LehrerInnen auf Hochschulniveau ausgebildet, auf Matura-Niveau
bezahlt
Oder nehmen wir die Lehrerinnen und Lehrer. Unsere Konzepte, unsere Ziele
dazu sind ganz klar: Wir wollen eine neue Ausbildung auf Hochschulniveau.
Was aber setzt die Bundesregierung, was setzen Sie den Lehrerinnen und
Lehrern den wichtigsten Akteuren des Bildungssystems entgegen?
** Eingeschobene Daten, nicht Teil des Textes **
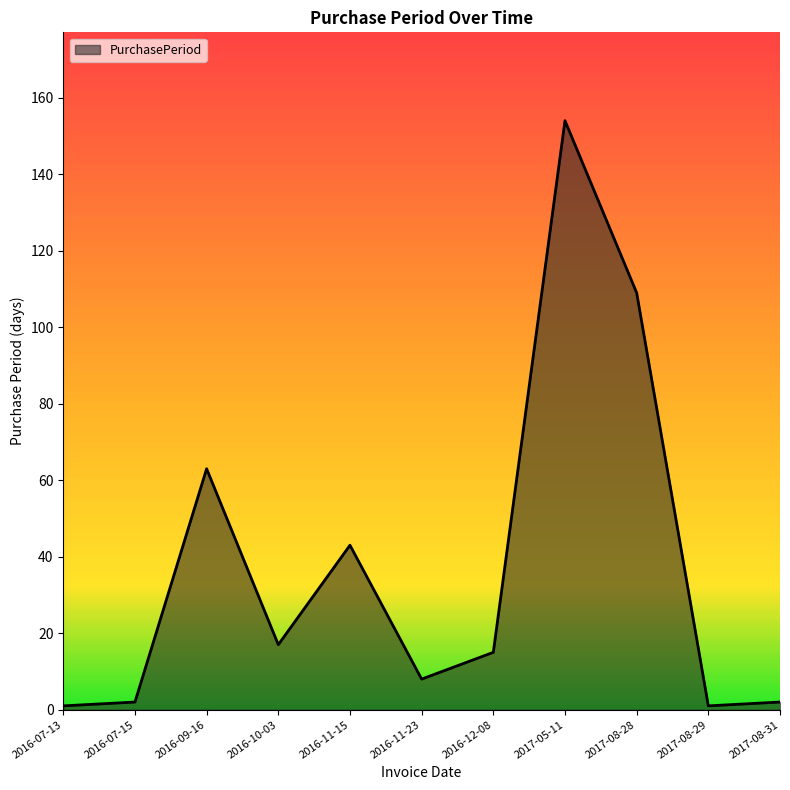

Between 2016-12-08 and 2016-07-15, which is larger?

2016-12-08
Sie sagen ihnen ganz klar, sie werden zwar auf Hochschulniveau ausgebildet,
aber weiterhin auf Matura-Niveau bezahlt. Das steht im Beamten-Dienstrechtsgesetz,
das wir demnächst im Verfassungsausschuss und dann im Plenum verhandeln
werden.
Das ist die klare Botschaft, was Sie von den Menschen halten: nämlich
weniger, als sie tatsächlich können. Wir werden aber danach
trachten, dass den Lehrerinnen und Lehrern auch im Dienstrecht jene Stellung
zukommt, die ihnen auf Grund der Ausbildung gebührt. Verlassen
Sie sich darauf!
Im Sinne der bisherigen Ausführungen bringe ich folgenden Antrag
ein:
Entschließungsantrag
der Abgeordneten DDr. Niederwieser, Genossen und Genossinnen
Die unterzeichneten Abgeordneten stellen nachstehenden
Entschließungsantrag
"Die Bundesministerin für Bildung, Wissenschaft und Kultur
wird aufgefordert, durch geeignete Maßnahmen folgendes sicherzustellen:
- Senkung der Klassenschüler-Höchstzahlen auf 25 SchülerInnen
pro Klasse
- Ausbau der Förderstunden für SchülerInnen mit besonderen
Begabungen als auch für SchülerInnen mit Teilleistungsschwächen
- ausreichendes Lehrpersonal zur Integration von SchülerInnen mit
sonderpädagogischem Förderbedarf und nichtdeutscher Muttersprache
- weiterer Ausbau des Angebots an ganztägigen Schulformen
- ausreichende Plätze in berufsbildenden mittleren und höheren
Schulen
- Standortsicherung für Kleinschulen, insbesondere im ländlichen
Raum
- mehr Mittel für Schülerbeihilfen und Ausweitung des BezieherInnenkreises
sowie
- ausreichende Mittel für Schulveranstaltungen (wie zum Beispiel
Schikurse, Landschulwochen und so weiter)."
*****
Mit diesem Antrag weisen wir darauf hin, was unbedingt notwendig ist,
um das Bildungssystem auf dem Qualitätsstandard zu halten, den diese
Elterninitiative fordert, und wir ersuchen Sie: Stimmen Sie diesem Entschließungsantrag
zu!
Anmerkung:
Der Antrag wurde mit den Stimmen von ÖVP und FPÖ abgelehnt.